▶ _Document layout detection data_:
-------

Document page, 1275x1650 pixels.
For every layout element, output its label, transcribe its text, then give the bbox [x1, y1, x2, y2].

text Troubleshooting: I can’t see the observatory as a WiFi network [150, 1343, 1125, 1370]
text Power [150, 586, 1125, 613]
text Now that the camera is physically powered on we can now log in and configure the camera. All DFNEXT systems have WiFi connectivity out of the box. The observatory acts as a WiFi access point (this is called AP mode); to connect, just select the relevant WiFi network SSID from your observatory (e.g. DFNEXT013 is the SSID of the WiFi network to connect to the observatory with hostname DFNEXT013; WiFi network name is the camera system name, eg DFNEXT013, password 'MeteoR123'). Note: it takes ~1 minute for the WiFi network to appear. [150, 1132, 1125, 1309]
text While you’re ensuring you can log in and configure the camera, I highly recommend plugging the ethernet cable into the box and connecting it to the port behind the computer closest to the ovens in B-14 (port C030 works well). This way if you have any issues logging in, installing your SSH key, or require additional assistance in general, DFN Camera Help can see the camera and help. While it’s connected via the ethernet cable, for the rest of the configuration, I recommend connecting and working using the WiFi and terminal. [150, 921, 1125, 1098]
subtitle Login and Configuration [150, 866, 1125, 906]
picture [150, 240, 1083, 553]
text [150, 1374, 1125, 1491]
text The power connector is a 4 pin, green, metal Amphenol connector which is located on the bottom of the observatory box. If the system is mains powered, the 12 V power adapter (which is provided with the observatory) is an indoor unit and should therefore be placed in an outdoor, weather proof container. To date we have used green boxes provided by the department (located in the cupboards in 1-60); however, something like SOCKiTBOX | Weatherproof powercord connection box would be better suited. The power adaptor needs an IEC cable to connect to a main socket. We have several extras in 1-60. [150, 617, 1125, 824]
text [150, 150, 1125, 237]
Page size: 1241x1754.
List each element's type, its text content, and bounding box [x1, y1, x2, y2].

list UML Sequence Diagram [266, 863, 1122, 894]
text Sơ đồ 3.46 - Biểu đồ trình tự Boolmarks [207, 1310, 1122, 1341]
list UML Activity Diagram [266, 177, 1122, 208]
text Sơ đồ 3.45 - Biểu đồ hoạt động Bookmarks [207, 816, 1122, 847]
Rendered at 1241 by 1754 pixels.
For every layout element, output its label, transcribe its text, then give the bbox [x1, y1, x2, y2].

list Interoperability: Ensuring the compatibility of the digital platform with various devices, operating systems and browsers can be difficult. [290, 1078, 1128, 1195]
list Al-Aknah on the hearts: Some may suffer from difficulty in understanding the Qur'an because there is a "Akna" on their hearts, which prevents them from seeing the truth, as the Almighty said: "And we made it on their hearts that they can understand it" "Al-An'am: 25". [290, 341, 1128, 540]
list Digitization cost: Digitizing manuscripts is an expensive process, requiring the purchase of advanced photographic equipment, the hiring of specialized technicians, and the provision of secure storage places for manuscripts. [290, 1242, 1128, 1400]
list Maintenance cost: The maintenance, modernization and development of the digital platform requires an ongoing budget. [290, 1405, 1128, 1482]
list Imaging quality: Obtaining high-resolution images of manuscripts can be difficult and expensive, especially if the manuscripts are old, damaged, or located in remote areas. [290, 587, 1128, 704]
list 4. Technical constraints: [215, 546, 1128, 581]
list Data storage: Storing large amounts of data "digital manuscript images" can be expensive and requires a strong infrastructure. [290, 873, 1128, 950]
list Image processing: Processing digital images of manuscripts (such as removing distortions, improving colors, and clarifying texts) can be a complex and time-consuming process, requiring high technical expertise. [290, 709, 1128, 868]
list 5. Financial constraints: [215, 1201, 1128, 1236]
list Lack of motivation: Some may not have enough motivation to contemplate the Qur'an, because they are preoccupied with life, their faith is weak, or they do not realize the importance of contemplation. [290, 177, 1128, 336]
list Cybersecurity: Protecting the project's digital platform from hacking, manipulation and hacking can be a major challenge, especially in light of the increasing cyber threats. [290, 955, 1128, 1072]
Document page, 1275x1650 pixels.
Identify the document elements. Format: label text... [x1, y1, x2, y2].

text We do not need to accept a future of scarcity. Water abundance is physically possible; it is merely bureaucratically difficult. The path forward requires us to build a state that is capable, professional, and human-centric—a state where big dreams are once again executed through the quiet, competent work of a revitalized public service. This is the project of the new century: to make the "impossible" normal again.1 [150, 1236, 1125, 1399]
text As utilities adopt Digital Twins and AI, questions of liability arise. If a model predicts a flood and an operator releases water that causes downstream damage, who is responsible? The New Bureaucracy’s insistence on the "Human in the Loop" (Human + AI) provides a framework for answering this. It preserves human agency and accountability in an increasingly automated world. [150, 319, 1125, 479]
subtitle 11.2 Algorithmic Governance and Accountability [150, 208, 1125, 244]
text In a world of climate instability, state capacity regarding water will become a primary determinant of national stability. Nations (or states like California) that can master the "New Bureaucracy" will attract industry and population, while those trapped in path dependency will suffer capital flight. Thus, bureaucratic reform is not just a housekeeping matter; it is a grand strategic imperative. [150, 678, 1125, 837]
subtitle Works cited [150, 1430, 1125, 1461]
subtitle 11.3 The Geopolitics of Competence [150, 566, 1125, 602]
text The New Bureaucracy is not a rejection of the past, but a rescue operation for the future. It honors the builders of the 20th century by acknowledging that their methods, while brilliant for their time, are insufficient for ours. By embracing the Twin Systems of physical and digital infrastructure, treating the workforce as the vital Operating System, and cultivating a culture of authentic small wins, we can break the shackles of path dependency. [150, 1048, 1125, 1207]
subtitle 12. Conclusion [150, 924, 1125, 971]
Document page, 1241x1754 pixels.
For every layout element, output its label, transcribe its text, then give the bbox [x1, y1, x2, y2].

-------

▶ _ASSIGNMENT_: Could you output the records in full, exactly as written?

▶ _OUTPUT OF THE TASK_:
Document page, 1275x1650 pixels.
For every layout element, output its label, transcribe its text, then give the bbox [x1, y1, x2, y2].

text Troubleshooting: I can’t see the observatory as a WiFi network [150, 1343, 1125, 1370]
text Power [150, 586, 1125, 613]
text Now that the camera is physically powered on we can now log in and configure the camera. All DFNEXT systems have WiFi connectivity out of the box. The observatory acts as a WiFi access point (this is called AP mode); to connect, just select the relevant WiFi network SSID from your observatory (e.g. DFNEXT013 is the SSID of the WiFi network to connect to the observatory with hostname DFNEXT013; WiFi network name is the camera system name, eg DFNEXT013, password 'MeteoR123'). Note: it takes ~1 minute for the WiFi network to appear. [150, 1132, 1125, 1309]
text While you’re ensuring you can log in and configure the camera, I highly recommend plugging the ethernet cable into the box and connecting it to the port behind the computer closest to the ovens in B-14 (port C030 works well). This way if you have any issues logging in, installing your SSH key, or require additional assistance in general, DFN Camera Help can see the camera and help. While it’s connected via the ethernet cable, for the rest of the configuration, I recommend connecting and working using the WiFi and terminal. [150, 921, 1125, 1098]
subtitle Login and Configuration [150, 866, 1125, 906]
picture [150, 240, 1083, 553]
text [150, 1374, 1125, 1491]
text The power connector is a 4 pin, green, metal Amphenol connector which is located on the bottom of the observatory box. If the system is mains powered, the 12 V power adapter (which is provided with the observatory) is an indoor unit and should therefore be placed in an outdoor, weather proof container. To date we have used green boxes provided by the department (located in the cupboards in 1-60); however, something like SOCKiTBOX | Weatherproof powercord connection box would be better suited. The power adaptor needs an IEC cable to connect to a main socket. We have several extras in 1-60. [150, 617, 1125, 824]
text [150, 150, 1125, 237]
Page size: 1241x1754.
List each element's type, its text content, and bounding box [x1, y1, x2, y2].

list UML Sequence Diagram [266, 863, 1122, 894]
text Sơ đồ 3.46 - Biểu đồ trình tự Boolmarks [207, 1310, 1122, 1341]
list UML Activity Diagram [266, 177, 1122, 208]
text Sơ đồ 3.45 - Biểu đồ hoạt động Bookmarks [207, 816, 1122, 847]
Rendered at 1241 by 1754 pixels.
For every layout element, output its label, transcribe its text, then give the bbox [x1, y1, x2, y2].

list Interoperability: Ensuring the compatibility of the digital platform with various devices, operating systems and browsers can be difficult. [290, 1078, 1128, 1195]
list Al-Aknah on the hearts: Some may suffer from difficulty in understanding the Qur'an because there is a "Akna" on their hearts, which prevents them from seeing the truth, as the Almighty said: "And we made it on their hearts that they can understand it" "Al-An'am: 25". [290, 341, 1128, 540]
list Digitization cost: Digitizing manuscripts is an expensive process, requiring the purchase of advanced photographic equipment, the hiring of specialized technicians, and the provision of secure storage places for manuscripts. [290, 1242, 1128, 1400]
list Maintenance cost: The maintenance, modernization and development of the digital platform requires an ongoing budget. [290, 1405, 1128, 1482]
list Imaging quality: Obtaining high-resolution images of manuscripts can be difficult and expensive, especially if the manuscripts are old, damaged, or located in remote areas. [290, 587, 1128, 704]
list 4. Technical constraints: [215, 546, 1128, 581]
list Data storage: Storing large amounts of data "digital manuscript images" can be expensive and requires a strong infrastructure. [290, 873, 1128, 950]
list Image processing: Processing digital images of manuscripts (such as removing distortions, improving colors, and clarifying texts) can be a complex and time-consuming process, requiring high technical expertise. [290, 709, 1128, 868]
list 5. Financial constraints: [215, 1201, 1128, 1236]
list Lack of motivation: Some may not have enough motivation to contemplate the Qur'an, because they are preoccupied with life, their faith is weak, or they do not realize the importance of contemplation. [290, 177, 1128, 336]
list Cybersecurity: Protecting the project's digital platform from hacking, manipulation and hacking can be a major challenge, especially in light of the increasing cyber threats. [290, 955, 1128, 1072]
Document page, 1275x1650 pixels.
Identify the document elements. Format: label text... [x1, y1, x2, y2].

text We do not need to accept a future of scarcity. Water abundance is physically possible; it is merely bureaucratically difficult. The path forward requires us to build a state that is capable, professional, and human-centric—a state where big dreams are once again executed through the quiet, competent work of a revitalized public service. This is the project of the new century: to make the "impossible" normal again.1 [150, 1236, 1125, 1399]
text As utilities adopt Digital Twins and AI, questions of liability arise. If a model predicts a flood and an operator releases water that causes downstream damage, who is responsible? The New Bureaucracy’s insistence on the "Human in the Loop" (Human + AI) provides a framework for answering this. It preserves human agency and accountability in an increasingly automated world. [150, 319, 1125, 479]
subtitle 11.2 Algorithmic Governance and Accountability [150, 208, 1125, 244]
text In a world of climate instability, state capacity regarding water will become a primary determinant of national stability. Nations (or states like California) that can master the "New Bureaucracy" will attract industry and population, while those trapped in path dependency will suffer capital flight. Thus, bureaucratic reform is not just a housekeeping matter; it is a grand strategic imperative. [150, 678, 1125, 837]
subtitle Works cited [150, 1430, 1125, 1461]
subtitle 11.3 The Geopolitics of Competence [150, 566, 1125, 602]
text The New Bureaucracy is not a rejection of the past, but a rescue operation for the future. It honors the builders of the 20th century by acknowledging that their methods, while brilliant for their time, are insufficient for ours. By embracing the Twin Systems of physical and digital infrastructure, treating the workforce as the vital Operating System, and cultivating a culture of authentic small wins, we can break the shackles of path dependency. [150, 1048, 1125, 1207]
subtitle 12. Conclusion [150, 924, 1125, 971]
Document page, 1241x1754 pixels.
For every layout element, output its label, transcribe its text, then give the bbox [x1, y1, x2, y2].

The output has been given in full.